Chomsky’s entire life was dedicated to insisting, and showing, that the essence of his project is something to which any decent person can aspire, and every single person in institutions of learning should take as not only an inspiration but a duty.

There will likely never again be a Noam Chomsky. That combination of genius, moral integrity, endless energy, and longevity is virtually never seen. It’s only every few generations that someone comes along with anything approximating that combination. But that’s a high bar. Chomsky’s entire life was dedicated to insisting, and showing, that the essence of his project is something to which any decent person can aspire, and every single person in institutions of learning should take as not only an inspiration but a duty. It is highly unlikely that the credentialed professionals calling themselves intellectuals will ever engage in this task as a group. But it is not hard to see Chomsky’s influence on the emerging generation of activists today.

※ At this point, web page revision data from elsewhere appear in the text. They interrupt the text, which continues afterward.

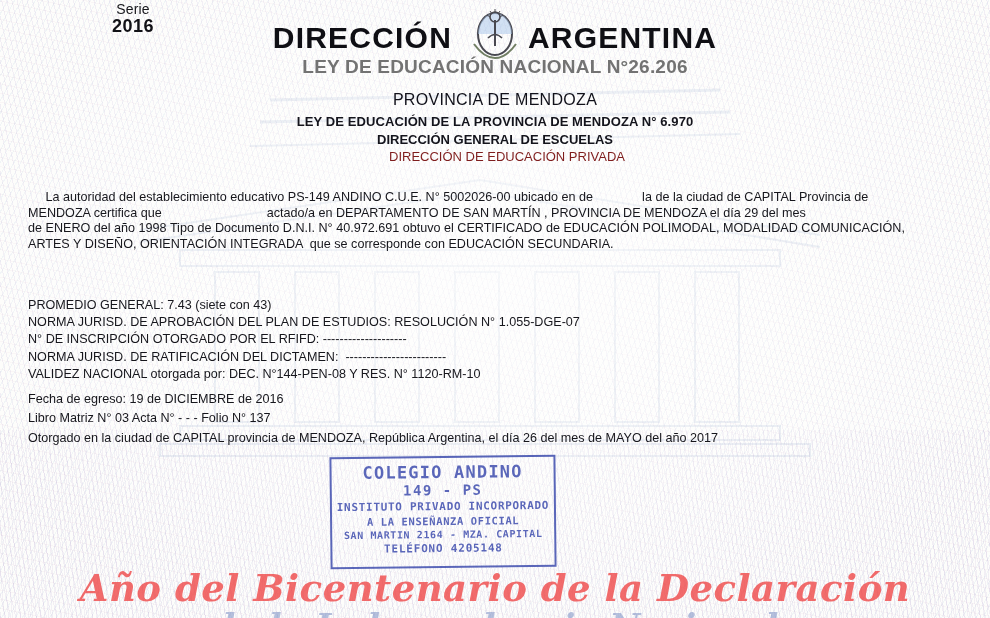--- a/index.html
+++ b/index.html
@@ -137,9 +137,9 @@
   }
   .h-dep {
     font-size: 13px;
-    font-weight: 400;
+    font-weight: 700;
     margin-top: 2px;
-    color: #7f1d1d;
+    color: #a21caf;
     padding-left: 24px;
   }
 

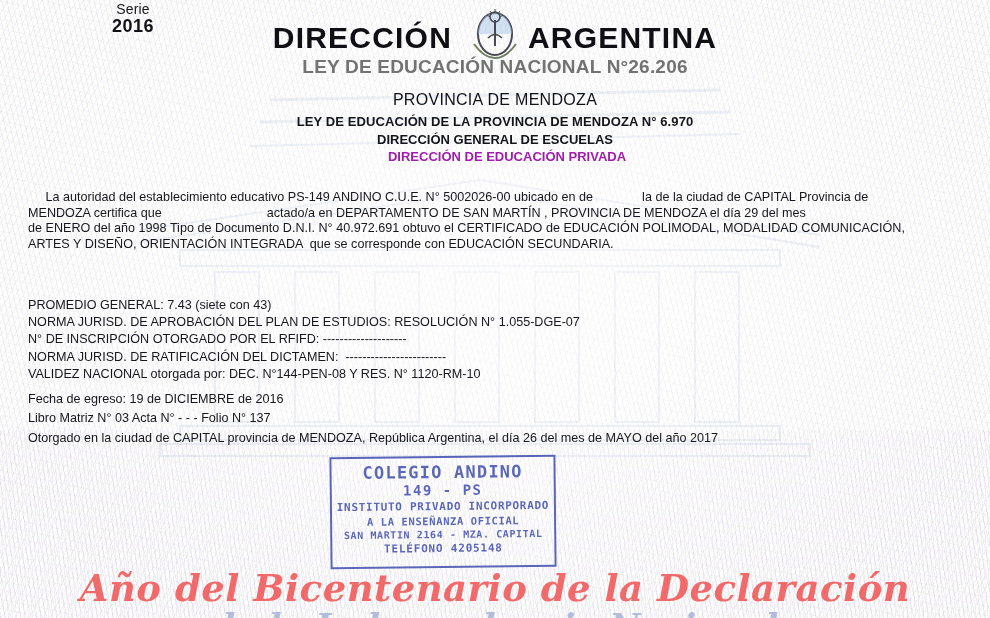--- a/index.html
+++ b/index.html
@@ -152,7 +152,7 @@
     font-size: 12.6px;
     line-height: 15.6px;
     color: #16161c;
-    text-align: left;
+    text-align: center;
   }
   .body-text .ln { display: block; white-space: pre; }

Nowhere is it more apparent than in the groundswell of support for the Palestinian cause and the extraordinary exposures of mainstream media’s defense of Israel’s brutality in Gaza. So many of Chomsky’s arguments, indeed the very phrases that he used, are becoming commonplace. Even while he is not directly quoted, his shadow looms large and his presence is ubiquitous. I can’t imagine that he would have been anything but delighted in seeing an army of media critics and uncredentialed commentators sprouting up to pick up the mantle of criticism and informed dissent.

True, there will never again be a Noam Chomsky. So we should all be Noam Chomsky.